A l'INSA de Lyon, plusieurs AG du personnel ont eu lieu, avec un appel à la grève le 10 février. Il y a également eu des AG dans les départements d'enseignement. En informatique et au premier cycle la rétention des notes a été votée. Les étudiants se sont aussi organisés (mais sans plage horaire banalisée, c'est plus difficile). Les trois conseils (CA, CE et CS) de l'INSA se sont réunis exceptionnellement le 12 février. Ils ont voté à l'unanimité une motion de soutien au mouvement.

A l'Université Lyon 1, le mouvement a commencé en décembre par un blocage du CA, blocage renouvelé en janvier. De nombreuses AG regroupant étudiants et personnels se sont tenues (autour de 500 personnes). La grève illimitée dure depuis le 3 février. Elle est suivie de manière inégale selon les filières. Une caisse de grève est en place (plus de 10 000 euros). Les étudiants s'organisent aussi de manière autonome. Les actions sont diverses : rétention des notes, cours « hors les murs », panneaux informatifs, pièces de théâtre, et dernièrement des actions de blocage.

L'IUFM n'est pas en reste : participations importantes aux manifestations, blocages pour les journées nationales, nuit des IUFM, ... Il est particulièrement touché par la mise à mal de la formation professionnelle portée par la réforme dite de mastérisation puisque cette formation est sa principale raison d'être. La caisse de grève est commune avec Lyon 1.

A l'Université Lyon 2, la grève à l'initiative des personnels a ravivé un mouvement étudiant brisé par la répression l'année dernière.
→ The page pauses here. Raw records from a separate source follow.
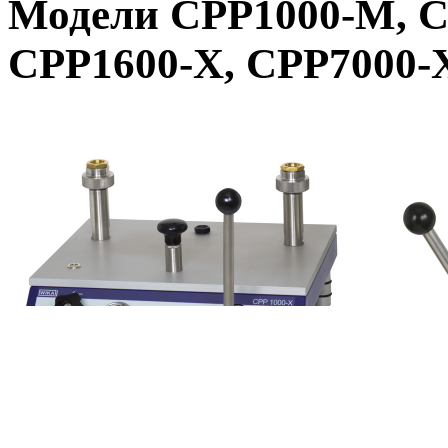
Модели CPP1000-M, C
CPP1600-X, CPP7000-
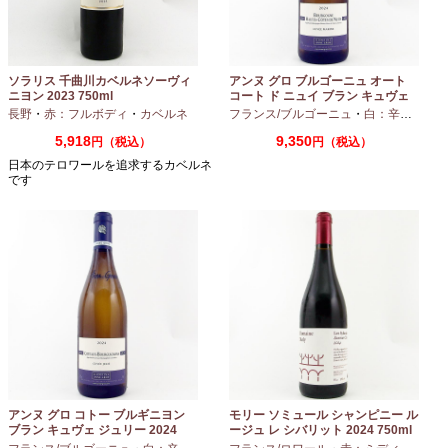
ソラリス 千曲川カベルネソーヴィ
アンヌ グロ ブルゴーニュ オート
ニヨン 2023 750ml
コート ド ニュイ ブラン キュヴェ
マリーヌ 2024 750ml
長野
・
赤：フルボディ
・
カベルネ
フランス/ブルゴーニュ
・
白：辛口
・
シャ
5,918
9,350
円（税込）
円（税込）
日本のテロワールを追求するカベルネ
です
アンヌ グロ コトー ブルギニヨン
モリー ソミュール シャンピニー ル
ブラン キュヴェ ジュリー 2024
ージュ レ シバリット 2024 750ml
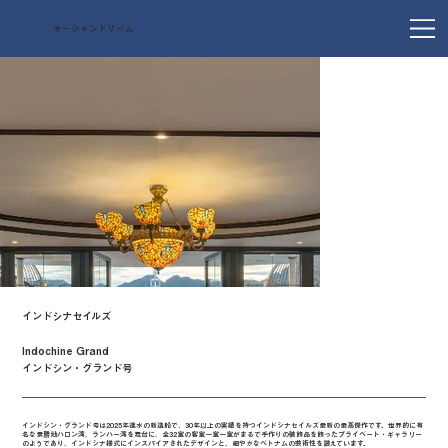
オーシャンドリーム
インドシナセイルズ
Indochine Grand
インドシン・グランド号
インドシン・グランド号は2025年進水の新造船で、30年以上の実績を持つインドシナセイルズ最新の最高傑作です。世界的に有
名な景勝地ハロン湾、ランハー湾を舞台に、全32室の客室一室一室がまるで手作りの装飾品を飾ったプライベート・ギャラリー
のようであり、インドシナ様式にインスパイアされたデザインと、細やかなベトナムの芸術性を讃えています。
Les AG étudiantes rassemblent jusqu'à 1000 personnes et les initiatives sont abondantes. Les enseignants chercheurs pratiquent la rétention des notes et se dirigent vers une démission des charges administratives (par exemple le refus de participer aux jury du baccalauréat). Une caisse de grève est aussi en place. Les étudiants organisent le blocage du campus des quais, son occupation et de nombreuses autres actions diverses autant que directes.

A l'Université Lyon 3, la grève bien que modérément suivie est historique puisqu'il s'agit d'une première dans une université dont la tradition n'est pas à la contestation. Elle fonctionne surtout les jours de manifestation nationale. Les personnels Biatoss sont particulièrement mobilisés (AG à une centaine de personnes) et devraient entrer dans la grève dans la semaine.

Des manifestations hebdomadaires très réussies ont lieu depuis maintenant 4 semaines (la dernière s'est faite de concert avec les hôpitaux en lutte). Malgré la fatigue et quelques tiraillements liés aux efforts des bureaucrates de la FSU pour torpiller la journée de convergence « école en danger » de la maternelle à l'université, le mouvement tient bon. Contrairement à ce que relaient certains médias, c'est contre un projet d'ensemble que les universités sont en lutte et les pseudo négociations locales du SGEN, de l'UNSA et de FO n'ont pas entamé la détermination des grévistes.